STATED TASK – List each line of the records in which the string "kern" appears.

-- START RAW RECORDS --

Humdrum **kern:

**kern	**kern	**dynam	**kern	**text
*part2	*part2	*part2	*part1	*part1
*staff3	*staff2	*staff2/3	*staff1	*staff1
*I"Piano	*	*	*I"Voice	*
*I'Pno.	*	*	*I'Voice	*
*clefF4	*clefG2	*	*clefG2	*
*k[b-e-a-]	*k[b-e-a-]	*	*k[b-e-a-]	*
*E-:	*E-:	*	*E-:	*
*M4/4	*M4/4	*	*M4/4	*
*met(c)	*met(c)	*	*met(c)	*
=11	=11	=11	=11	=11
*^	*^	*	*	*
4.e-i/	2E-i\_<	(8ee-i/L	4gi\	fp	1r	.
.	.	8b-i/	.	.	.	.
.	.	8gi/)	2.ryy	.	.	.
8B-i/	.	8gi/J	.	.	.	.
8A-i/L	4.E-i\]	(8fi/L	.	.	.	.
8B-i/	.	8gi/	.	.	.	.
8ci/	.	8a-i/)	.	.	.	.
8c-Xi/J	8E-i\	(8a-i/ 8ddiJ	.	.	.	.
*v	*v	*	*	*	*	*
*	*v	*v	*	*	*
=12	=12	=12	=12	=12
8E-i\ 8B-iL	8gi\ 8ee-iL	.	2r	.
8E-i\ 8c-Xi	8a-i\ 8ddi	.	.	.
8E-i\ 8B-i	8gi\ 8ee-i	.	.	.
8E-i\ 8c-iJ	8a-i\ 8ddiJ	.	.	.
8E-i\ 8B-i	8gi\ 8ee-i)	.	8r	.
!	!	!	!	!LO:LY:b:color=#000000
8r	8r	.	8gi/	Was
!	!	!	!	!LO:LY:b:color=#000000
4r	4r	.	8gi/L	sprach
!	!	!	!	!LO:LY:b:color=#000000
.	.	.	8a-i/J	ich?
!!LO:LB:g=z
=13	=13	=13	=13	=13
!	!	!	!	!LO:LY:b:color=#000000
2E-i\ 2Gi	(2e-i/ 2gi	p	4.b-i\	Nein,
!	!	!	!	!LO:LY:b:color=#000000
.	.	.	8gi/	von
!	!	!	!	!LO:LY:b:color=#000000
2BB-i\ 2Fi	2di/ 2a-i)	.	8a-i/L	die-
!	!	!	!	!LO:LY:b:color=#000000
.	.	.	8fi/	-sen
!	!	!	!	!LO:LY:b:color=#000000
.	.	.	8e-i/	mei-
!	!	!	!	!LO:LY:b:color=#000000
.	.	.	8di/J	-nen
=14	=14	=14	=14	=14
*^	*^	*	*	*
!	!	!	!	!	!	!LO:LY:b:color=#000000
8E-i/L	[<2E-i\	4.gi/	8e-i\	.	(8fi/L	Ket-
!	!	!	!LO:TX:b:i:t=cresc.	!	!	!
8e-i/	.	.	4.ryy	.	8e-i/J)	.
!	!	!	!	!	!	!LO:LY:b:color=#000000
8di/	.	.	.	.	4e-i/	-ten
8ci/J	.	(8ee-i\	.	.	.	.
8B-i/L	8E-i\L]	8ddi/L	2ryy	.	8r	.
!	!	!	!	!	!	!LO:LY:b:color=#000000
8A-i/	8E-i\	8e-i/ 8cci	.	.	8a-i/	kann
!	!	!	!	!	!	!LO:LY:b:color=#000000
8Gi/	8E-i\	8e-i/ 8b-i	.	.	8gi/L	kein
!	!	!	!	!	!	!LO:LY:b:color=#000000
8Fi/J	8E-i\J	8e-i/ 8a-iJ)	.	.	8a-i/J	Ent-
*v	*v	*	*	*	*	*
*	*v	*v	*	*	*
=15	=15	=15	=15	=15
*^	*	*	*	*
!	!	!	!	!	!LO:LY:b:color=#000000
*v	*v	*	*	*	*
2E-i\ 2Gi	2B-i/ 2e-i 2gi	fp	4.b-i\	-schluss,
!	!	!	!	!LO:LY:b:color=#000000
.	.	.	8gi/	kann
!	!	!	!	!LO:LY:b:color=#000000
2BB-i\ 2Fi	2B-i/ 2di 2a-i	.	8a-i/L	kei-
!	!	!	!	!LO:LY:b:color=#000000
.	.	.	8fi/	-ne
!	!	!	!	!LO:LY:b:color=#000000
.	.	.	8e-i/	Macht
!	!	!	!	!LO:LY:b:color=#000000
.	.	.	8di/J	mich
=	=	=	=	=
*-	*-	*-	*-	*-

-- END RAW RECORDS --

RESULT OF THE EXERCISE –
Humdrum **kern:
**kern	**kern	**dynam	**kern	**text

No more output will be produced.